Miladin Bečanović

Personal information
- Full name: Miladin Bečanović
- Date of birth: 18 April 1973 (age 52)
- Place of birth: Nikšić, SFR Yugoslavia
- Height: 1.85 m (6 ft 1 in)
- Position(s): Striker

Senior career*
- Years: Team / Apps / (Gls)
- 1991–1993: Sutjeska Nikšić / 35 / (17)
- 1993–1995: Iraklis / 55 / (15)
- 1995–1997: Lille / 56 / (14)
- 1997: Marseille / 12 / (0)
- 1997–2000: Le Havre / 54 / (12)
- 2000–2003: Partizan / 47 / (16)
- 2003–2004: Créteil-Lusitanos / 13 / (2)
- 2004: Sion / 10 / (4)
- 2004–2005: Panserraikos / 10 / (0)

= Miladin Bečanović =

Montenegrin footballer

Miladin Bečanović (Cyrillic: Миладин Бечановић; born 18 April 1973) is a Montenegrin retired professional footballer who played as a striker.

==Club career==
===Lille===
Bečanović joined French club Lille ahead of the 1995–96 season. In his second season with Lille, he was the team's top scorer, having scored 13 goals over the course of the season. However, Lille was still relegated to the French second division at the end of the season.

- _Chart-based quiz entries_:
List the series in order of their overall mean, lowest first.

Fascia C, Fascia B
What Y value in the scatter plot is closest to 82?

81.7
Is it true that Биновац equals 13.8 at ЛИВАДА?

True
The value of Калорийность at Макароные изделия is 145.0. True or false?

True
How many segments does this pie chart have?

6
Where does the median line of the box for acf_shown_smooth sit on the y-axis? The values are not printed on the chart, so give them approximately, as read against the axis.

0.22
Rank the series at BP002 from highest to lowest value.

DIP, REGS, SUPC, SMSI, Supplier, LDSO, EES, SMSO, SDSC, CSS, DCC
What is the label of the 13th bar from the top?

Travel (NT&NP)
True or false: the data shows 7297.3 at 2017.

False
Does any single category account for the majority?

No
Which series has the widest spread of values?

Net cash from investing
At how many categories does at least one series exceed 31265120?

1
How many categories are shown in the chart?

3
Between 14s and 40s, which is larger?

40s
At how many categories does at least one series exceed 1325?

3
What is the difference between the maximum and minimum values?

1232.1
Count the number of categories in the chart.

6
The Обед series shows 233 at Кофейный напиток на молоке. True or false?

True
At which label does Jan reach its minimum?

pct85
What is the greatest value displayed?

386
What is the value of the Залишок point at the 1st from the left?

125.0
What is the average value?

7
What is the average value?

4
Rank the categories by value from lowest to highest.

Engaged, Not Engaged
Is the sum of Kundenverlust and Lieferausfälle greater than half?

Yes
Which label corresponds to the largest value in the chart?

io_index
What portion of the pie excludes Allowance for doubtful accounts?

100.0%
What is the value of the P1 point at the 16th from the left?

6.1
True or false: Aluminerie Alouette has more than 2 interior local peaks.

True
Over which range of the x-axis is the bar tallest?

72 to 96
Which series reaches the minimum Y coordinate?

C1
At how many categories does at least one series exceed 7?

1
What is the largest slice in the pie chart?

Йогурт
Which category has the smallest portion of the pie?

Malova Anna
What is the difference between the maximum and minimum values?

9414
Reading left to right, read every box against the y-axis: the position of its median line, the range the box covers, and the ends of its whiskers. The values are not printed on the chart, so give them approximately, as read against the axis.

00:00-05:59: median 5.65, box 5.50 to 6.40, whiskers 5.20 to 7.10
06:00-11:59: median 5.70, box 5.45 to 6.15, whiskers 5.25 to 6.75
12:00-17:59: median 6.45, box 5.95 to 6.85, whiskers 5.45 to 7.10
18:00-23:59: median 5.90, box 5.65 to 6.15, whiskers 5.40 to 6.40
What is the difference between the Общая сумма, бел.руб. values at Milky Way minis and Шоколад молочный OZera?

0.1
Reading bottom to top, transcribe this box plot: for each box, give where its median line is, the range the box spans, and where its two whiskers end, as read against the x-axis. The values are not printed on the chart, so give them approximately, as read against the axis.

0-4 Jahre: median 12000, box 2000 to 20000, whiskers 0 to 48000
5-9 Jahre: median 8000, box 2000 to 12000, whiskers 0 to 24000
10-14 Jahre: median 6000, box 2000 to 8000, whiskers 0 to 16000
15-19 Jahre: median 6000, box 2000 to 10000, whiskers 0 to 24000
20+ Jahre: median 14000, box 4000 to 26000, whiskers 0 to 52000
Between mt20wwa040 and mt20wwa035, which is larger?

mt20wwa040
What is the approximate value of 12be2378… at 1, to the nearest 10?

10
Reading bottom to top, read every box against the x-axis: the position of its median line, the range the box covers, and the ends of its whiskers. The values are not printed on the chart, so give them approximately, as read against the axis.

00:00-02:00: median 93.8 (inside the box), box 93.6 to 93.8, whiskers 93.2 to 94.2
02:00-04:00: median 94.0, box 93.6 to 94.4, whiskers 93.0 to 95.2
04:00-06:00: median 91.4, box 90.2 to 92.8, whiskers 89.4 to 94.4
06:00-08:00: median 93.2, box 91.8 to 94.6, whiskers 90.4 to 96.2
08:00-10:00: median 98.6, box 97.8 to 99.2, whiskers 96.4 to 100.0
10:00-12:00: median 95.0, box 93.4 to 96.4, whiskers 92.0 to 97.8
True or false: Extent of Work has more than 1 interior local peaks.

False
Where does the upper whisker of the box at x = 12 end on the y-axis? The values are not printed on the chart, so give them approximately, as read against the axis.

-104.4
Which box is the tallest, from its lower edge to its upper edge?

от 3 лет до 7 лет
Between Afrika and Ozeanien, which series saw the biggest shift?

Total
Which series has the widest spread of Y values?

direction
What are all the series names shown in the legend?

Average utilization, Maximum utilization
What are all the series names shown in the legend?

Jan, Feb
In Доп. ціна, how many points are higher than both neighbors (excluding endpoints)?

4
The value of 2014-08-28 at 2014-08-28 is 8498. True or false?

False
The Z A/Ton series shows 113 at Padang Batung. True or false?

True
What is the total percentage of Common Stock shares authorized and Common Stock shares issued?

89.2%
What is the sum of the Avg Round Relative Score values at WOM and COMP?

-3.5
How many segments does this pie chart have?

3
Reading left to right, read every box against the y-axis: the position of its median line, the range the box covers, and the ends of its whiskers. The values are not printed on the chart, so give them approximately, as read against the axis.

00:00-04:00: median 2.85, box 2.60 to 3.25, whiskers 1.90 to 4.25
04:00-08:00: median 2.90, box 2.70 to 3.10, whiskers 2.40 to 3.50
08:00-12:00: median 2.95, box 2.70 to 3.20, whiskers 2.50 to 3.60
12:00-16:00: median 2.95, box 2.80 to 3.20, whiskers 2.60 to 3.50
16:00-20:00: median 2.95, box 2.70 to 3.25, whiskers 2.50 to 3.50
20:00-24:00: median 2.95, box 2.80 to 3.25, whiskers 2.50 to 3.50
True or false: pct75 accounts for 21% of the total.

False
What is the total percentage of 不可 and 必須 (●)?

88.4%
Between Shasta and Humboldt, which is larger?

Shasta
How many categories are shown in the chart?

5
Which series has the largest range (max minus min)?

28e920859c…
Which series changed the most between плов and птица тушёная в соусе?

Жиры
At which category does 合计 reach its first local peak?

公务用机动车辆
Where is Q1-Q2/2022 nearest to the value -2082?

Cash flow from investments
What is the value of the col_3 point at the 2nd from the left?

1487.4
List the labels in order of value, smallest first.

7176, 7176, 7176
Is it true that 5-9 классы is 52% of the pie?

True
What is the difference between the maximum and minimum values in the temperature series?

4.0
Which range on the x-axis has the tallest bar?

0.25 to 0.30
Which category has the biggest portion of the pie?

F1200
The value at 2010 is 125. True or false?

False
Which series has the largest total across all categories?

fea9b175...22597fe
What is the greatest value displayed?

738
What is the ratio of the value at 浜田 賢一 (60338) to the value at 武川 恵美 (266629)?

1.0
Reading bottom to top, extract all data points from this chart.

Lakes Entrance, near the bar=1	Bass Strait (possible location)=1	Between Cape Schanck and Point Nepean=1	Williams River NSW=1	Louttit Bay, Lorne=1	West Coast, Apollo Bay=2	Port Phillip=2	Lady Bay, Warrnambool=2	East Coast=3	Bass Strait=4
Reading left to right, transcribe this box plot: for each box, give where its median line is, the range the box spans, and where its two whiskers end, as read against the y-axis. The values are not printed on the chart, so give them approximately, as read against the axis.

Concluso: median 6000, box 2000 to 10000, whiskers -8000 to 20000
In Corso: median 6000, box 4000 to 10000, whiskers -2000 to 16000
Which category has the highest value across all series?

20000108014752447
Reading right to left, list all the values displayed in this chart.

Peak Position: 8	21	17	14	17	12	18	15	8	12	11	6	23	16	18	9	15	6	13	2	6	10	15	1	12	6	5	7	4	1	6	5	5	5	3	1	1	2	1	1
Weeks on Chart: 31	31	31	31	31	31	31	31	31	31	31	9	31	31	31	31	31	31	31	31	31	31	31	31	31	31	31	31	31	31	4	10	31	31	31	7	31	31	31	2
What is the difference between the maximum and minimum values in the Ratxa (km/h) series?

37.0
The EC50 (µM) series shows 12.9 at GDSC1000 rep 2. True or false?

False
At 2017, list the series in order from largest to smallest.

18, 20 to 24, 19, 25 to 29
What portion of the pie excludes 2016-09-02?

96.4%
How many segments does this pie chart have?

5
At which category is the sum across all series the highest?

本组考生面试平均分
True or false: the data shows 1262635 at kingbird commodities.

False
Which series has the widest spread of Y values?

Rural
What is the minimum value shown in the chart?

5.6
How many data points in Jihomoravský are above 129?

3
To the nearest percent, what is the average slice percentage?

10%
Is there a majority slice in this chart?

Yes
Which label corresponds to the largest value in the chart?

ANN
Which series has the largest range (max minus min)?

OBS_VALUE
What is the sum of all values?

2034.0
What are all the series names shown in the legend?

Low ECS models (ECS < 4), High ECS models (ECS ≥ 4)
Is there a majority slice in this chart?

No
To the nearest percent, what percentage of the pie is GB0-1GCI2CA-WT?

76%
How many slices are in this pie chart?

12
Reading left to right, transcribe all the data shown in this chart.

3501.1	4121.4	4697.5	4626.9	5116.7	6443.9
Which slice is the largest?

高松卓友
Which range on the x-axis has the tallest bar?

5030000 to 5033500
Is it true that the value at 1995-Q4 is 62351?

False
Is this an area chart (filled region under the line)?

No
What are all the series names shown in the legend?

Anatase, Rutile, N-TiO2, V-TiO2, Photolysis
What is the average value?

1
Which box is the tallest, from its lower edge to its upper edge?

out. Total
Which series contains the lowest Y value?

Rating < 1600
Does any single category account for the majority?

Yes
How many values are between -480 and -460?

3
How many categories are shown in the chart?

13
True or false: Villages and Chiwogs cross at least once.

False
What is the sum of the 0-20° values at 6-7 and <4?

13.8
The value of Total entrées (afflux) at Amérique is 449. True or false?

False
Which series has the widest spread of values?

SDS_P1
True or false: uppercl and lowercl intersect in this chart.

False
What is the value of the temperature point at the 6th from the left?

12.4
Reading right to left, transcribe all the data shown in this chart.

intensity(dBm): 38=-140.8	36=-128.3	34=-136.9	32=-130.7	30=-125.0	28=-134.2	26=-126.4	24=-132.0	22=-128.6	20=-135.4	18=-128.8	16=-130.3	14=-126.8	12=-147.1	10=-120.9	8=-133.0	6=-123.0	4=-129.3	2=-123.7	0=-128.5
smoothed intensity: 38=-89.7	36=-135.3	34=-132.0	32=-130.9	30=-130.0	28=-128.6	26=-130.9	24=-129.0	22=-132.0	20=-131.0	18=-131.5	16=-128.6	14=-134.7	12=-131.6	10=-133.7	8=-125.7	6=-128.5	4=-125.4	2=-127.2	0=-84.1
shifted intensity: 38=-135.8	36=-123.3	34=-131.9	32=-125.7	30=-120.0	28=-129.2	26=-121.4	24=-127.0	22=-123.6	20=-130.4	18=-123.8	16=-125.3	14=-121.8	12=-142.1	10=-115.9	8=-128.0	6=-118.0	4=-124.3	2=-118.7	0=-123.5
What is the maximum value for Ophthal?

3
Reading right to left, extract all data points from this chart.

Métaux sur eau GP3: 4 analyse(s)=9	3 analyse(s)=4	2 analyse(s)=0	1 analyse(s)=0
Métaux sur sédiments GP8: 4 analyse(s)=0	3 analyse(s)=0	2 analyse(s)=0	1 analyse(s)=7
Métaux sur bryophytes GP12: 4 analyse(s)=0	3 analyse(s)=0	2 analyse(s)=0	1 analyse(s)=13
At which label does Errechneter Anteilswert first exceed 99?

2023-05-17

- _Task_:
Extend the article on Miladin Bečanović, picking up after its final sentence about Lille's relegation. The chart-based quiz entries play no part in the work here.

- _Response to this task_:
===Partizan===
After joining in 2000, Bečanović contributed to Partizan winning the league over two consecutive seasons in 2002 and 2003. Under coach Ljubiša Tumbaković, he shared a striker partnership with a friend from his own hometown, Andrija Delibašić. On 10 March 2001, he scored the goal in a 1–0 away win against Budućnost in front of an audience of 7,000 people. Four days later, he scored a brace against Radnički Kragujevac and was named player of the match after Partizan won 4–0. On 5 May 2001, he scored the first goal in a 3–4 away win against his former team, Sutjeska Nikšić. In addition to his first season at Partizan, he also contributed to the team's successful 2001 Yugoslav Cup campaign. He played in the final against Red Star Belgrade on 9 May 2001, which Partizan won 1–0 at Red Star's stadium.

On 7 December 2001 he scored a brace in a 3–1 win against Obilić, but suffered a broken nose after scoring the second goal.